“I'm not going to retaliate.” I
could tell from my son's tone that he'd been practicing this speech
for a long time. He delivered the statement in a very calm voice and
enunciated each word clearly.
“What does retaliate mean?” the
little girl across the table asked. (This threw a bit of a wrench in
his script.)
“It means when you tease me, I'm not
going to tease you back. (We'd had the talk about how when a girl
teases you, it means she likes you. He was horrified...)
“I didn't tease you.” There was a
degree of self-righteous persecution that was hard to fake, even for
a seven-year old girl.
“Yes you did.” He was not backing
down.
“When?”
“You called me Dead John.”
“I didn't call you that! I was going
to call your dad, John.” (apparently in the heat of not teasing.
“Dad John, sound like dead John. Either that or she has some deep
seated anger management issues.)
For a second, he was rather flustered
because she was not following his memorized script... “Why?”
“Because he calls me Lisa and my name
is not Lisa!” (She was completely correct there. But since I can
not remember names, this made perfect sense to me.
That comment got the attention of the
rest of the girls at the table. Suddenly, things did not look good
for my son and me.
After a long year, my daughter and her
friends were graduating from being Daisies to full-fledged Brownies.
It had been a cool ceremony. My wife had been stressing over the
ceremony since she was the Daisy leader. The bridging ceremony was a
full-fledged family thing and my son and I were both told (I felt
rather harshly and unnecessarily) to be on our best behavior. That
was the reason my son was not going to “retaliate”. “Lisa”
is Miss “the putz” Ann's daughter (Miss Ann apparently has
unresolved jealously issues.
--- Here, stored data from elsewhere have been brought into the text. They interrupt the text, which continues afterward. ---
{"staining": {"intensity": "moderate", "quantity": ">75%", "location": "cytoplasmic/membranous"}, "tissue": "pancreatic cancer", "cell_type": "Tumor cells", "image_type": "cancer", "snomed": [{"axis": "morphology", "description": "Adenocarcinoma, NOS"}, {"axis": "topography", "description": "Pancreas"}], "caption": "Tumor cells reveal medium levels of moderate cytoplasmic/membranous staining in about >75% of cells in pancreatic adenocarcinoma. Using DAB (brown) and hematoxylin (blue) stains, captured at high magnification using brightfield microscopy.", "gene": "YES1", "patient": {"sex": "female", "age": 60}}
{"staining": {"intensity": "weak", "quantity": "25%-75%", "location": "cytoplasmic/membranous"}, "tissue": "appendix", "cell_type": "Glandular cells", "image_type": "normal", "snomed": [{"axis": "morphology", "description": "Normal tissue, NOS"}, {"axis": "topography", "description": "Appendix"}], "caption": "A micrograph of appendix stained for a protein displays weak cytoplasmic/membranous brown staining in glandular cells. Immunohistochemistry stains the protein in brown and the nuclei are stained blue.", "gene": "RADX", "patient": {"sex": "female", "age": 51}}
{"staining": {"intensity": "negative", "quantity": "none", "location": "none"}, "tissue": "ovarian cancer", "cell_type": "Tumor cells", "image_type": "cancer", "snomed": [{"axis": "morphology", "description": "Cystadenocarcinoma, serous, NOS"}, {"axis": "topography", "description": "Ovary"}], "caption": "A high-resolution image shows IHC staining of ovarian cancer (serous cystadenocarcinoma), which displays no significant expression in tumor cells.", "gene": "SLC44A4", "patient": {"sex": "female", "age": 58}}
Not more than a week after she saw all
the attention my daughter got with her near fatal knee injury (see
the previous blog), Miss Ann decided to break her own foot. All I
heard was something about standing on a table to change a light bulb
(I'm going with a freak-table dancing accident.). At her age, she
should know bones are brittle and don't heal very fast. Being a
concerned friend, I've made sure my daughter reminds her of that very
often.). So, over the last several months, they've developed a
relationship that can only be described as married. Their bickering
(as described by my wife) is so cute.
So, this was why my son was carefully
explaining that he was not going to retaliate. The problem was, he
was using a combination of fourth grade and minecraft vocabulary and
Lisa was listening with first grade vocabulary and chocolate cupcake
sugar high. So, even though they were actually saying the same thing
and agreeing, neither one realized and the “conversation” was
quickly heading toward a nuclear meltdown on both parts (it was like
they'd been married for years.)
To re-cap, my son and I were surrounded by a troop of girls. For the past hour, the leaders had carelessly been loading them up with sugar. (Maybe it hadn't been a full hour, but I've learned, when you are surrounded by women, it's always best to assume the worst.) We were both on our best behavior. And we'd just been sold out by Lisa...
“Her name is not Lisa,” one of the
girls said.
“Yeah,” the other Daisies chimed
in.
There was a feral glint in their
seven-year old eyes. Being the mature adult, I knew it was time to
diffuse the situation. Never the less, I asked, “How do you know?”
“Because,” they all said at the
same time.
“Let me see your driver's license.”
“I don't drive!”
“Why not?”
“I'm only SEVEN!”
“What are you waiting for? You're
going to need a driver's license to get a job.”
“I'm too young to work.”
“Then, how do I know your name is not
Lisa?”
“My mom said it's not.”
I was going to follow up with her mom
is not a very good source since she's a nurse, likes sunburn and
dances on tables without proper safety equipment, but my son had
taken the opportunity to escape and was playing with the other Daisey
brothers. I followed his cue as I saw Miss Ann limping over to see
what the problem was. After all, I was on my best behavior.